■ THE TASK: Change "phylum" to "division" wherever it appears in the records from the start through the line that contains "genus: Anacyclus", then give those lines again with nothing else altered.

═══

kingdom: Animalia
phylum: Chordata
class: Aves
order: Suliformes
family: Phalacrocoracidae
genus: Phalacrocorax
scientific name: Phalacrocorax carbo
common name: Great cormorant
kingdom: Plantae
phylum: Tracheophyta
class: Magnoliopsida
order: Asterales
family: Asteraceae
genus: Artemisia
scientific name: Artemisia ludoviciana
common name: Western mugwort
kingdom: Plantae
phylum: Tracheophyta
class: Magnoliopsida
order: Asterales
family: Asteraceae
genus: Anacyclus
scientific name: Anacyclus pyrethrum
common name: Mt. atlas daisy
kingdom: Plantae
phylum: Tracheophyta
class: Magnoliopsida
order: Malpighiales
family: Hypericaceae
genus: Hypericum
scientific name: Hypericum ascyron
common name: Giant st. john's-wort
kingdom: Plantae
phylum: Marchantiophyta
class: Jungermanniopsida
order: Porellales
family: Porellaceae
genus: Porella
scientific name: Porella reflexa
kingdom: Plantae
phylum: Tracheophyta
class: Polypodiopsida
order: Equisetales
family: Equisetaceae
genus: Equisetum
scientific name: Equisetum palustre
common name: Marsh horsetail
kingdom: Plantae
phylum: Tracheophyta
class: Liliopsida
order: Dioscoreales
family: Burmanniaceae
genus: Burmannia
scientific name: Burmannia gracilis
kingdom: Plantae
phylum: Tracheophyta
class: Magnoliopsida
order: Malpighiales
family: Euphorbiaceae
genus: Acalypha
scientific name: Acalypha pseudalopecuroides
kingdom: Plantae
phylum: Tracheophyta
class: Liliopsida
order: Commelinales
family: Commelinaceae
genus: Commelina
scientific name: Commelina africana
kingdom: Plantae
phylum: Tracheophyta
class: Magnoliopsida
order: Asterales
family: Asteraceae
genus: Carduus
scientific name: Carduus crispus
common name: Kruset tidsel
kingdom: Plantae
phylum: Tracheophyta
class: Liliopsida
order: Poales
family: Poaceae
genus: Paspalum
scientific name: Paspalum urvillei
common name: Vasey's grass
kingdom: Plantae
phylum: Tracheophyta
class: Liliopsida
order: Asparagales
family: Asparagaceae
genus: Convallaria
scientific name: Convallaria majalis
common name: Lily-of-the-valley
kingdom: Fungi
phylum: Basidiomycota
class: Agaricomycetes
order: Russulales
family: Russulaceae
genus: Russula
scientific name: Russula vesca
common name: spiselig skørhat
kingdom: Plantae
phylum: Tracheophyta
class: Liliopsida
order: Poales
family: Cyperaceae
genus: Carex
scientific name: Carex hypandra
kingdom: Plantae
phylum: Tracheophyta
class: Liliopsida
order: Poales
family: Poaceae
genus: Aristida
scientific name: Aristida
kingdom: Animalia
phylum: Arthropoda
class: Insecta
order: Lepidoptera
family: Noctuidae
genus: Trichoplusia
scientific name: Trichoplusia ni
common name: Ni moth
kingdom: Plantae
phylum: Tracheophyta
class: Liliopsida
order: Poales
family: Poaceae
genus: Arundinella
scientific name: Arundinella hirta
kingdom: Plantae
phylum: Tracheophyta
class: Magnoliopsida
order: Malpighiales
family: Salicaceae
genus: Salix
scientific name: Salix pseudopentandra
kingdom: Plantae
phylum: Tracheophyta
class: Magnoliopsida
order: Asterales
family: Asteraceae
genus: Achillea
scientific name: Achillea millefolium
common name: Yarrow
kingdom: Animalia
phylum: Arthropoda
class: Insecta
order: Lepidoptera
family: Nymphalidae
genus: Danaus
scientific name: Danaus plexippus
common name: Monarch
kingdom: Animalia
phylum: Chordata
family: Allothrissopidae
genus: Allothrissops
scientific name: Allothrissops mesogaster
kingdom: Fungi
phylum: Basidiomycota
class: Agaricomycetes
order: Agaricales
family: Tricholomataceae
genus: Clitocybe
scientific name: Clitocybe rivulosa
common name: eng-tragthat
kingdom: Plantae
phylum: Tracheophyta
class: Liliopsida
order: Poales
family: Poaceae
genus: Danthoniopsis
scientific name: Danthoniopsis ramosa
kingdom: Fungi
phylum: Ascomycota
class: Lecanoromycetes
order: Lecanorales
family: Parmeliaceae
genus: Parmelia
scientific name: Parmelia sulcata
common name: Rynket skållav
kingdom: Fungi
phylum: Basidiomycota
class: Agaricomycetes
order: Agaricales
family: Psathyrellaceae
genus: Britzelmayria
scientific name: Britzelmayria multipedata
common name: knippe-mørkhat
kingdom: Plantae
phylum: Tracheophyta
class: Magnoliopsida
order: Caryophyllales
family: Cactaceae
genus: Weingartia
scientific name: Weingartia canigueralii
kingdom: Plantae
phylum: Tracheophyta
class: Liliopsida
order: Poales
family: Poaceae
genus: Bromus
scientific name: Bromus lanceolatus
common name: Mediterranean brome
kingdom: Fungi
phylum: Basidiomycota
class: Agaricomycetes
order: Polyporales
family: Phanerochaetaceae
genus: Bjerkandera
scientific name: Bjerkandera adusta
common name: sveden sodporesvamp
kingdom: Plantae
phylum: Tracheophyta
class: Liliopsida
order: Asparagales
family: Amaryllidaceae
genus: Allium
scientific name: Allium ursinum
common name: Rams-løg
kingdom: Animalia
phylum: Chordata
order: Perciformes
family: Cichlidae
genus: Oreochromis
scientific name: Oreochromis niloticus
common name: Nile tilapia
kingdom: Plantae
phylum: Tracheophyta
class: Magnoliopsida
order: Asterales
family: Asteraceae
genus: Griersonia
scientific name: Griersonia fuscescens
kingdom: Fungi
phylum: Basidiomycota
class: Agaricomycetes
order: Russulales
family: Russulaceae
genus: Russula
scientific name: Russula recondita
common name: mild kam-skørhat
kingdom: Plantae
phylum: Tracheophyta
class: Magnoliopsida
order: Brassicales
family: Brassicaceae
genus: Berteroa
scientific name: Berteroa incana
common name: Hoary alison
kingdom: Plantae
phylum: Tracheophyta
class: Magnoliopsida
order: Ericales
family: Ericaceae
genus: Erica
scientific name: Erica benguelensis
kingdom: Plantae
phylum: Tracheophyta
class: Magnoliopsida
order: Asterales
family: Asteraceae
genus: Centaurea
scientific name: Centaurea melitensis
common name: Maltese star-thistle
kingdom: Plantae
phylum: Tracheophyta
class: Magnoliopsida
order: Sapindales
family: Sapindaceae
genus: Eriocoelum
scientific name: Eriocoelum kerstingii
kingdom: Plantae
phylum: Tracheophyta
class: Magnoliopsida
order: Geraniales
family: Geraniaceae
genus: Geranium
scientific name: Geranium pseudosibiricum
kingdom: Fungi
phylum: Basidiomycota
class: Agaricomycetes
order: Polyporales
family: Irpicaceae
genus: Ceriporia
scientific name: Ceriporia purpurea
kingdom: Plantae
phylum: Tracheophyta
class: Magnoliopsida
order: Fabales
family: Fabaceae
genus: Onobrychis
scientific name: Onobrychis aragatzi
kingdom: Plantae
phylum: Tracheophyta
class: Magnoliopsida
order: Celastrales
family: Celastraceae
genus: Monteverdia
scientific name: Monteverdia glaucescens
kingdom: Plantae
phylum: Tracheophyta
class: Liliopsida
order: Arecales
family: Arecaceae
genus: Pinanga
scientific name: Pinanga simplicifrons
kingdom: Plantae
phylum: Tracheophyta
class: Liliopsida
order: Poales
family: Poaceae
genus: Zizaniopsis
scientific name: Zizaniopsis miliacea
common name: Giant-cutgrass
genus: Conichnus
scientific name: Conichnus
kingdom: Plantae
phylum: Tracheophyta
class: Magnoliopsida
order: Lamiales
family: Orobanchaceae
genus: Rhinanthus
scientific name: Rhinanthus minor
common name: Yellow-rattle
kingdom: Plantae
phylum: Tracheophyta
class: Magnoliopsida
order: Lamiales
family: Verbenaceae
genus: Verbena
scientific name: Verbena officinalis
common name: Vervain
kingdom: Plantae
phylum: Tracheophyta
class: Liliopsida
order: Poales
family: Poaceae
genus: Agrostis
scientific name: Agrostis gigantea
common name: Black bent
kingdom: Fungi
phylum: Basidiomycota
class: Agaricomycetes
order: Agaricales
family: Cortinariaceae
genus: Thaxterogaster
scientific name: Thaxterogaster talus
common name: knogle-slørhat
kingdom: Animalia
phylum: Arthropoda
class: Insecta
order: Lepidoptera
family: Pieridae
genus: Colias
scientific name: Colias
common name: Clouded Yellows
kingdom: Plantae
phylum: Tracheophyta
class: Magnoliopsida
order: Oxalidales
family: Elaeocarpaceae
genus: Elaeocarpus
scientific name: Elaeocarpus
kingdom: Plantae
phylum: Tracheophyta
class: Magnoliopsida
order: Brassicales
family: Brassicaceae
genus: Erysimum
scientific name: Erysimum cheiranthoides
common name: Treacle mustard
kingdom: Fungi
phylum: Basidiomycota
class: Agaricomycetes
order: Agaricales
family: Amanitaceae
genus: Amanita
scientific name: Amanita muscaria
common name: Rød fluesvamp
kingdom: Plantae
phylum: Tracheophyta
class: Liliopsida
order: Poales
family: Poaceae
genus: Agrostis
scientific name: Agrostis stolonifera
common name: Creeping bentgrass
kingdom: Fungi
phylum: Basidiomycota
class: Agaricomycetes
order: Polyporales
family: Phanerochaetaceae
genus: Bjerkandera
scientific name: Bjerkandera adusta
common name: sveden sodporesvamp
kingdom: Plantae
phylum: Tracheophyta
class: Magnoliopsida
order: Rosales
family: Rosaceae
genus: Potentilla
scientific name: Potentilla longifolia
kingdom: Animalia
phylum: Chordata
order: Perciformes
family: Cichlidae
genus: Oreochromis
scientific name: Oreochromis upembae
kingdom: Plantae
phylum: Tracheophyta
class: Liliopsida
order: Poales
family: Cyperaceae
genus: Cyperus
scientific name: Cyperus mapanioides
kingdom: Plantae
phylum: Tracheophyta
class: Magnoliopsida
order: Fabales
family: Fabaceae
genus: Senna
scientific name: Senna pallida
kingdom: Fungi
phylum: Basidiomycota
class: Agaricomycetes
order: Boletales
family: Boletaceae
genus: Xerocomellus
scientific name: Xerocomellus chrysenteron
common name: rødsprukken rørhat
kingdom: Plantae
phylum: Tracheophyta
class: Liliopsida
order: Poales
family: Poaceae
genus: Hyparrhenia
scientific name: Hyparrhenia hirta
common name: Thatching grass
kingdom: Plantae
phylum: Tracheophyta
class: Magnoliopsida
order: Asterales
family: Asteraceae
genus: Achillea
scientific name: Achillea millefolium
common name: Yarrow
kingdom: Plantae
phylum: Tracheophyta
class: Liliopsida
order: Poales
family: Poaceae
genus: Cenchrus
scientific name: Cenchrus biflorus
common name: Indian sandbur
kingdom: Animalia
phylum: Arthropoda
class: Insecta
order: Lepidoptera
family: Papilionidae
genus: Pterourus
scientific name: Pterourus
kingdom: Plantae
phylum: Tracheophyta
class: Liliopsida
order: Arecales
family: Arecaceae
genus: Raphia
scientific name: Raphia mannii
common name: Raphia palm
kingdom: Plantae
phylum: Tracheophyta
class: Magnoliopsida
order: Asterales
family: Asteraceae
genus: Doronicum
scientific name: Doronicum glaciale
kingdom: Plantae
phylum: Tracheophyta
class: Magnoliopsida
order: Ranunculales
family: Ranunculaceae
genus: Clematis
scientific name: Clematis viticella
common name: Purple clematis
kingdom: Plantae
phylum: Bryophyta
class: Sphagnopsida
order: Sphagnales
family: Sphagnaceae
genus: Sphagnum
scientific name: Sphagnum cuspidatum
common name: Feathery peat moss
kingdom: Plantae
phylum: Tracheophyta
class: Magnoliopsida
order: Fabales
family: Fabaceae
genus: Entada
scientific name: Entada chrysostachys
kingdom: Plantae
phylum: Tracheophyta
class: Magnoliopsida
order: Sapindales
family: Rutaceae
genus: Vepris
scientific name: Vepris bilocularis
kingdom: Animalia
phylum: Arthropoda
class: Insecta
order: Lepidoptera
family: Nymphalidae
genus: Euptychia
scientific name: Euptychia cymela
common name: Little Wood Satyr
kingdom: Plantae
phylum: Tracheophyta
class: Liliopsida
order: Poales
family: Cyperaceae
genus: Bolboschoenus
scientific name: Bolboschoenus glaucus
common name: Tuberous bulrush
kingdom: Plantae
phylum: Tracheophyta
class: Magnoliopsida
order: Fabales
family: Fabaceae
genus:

═══

■ FINISHED TASK:
kingdom: Animalia
division: Chordata
class: Aves
order: Suliformes
family: Phalacrocoracidae
genus: Phalacrocorax
scientific name: Phalacrocorax carbo
common name: Great cormorant
kingdom: Plantae
division: Tracheophyta
class: Magnoliopsida
order: Asterales
family: Asteraceae
genus: Artemisia
scientific name: Artemisia ludoviciana
common name: Western mugwort
kingdom: Plantae
division: Tracheophyta
class: Magnoliopsida
order: Asterales
family: Asteraceae
genus: Anacyclus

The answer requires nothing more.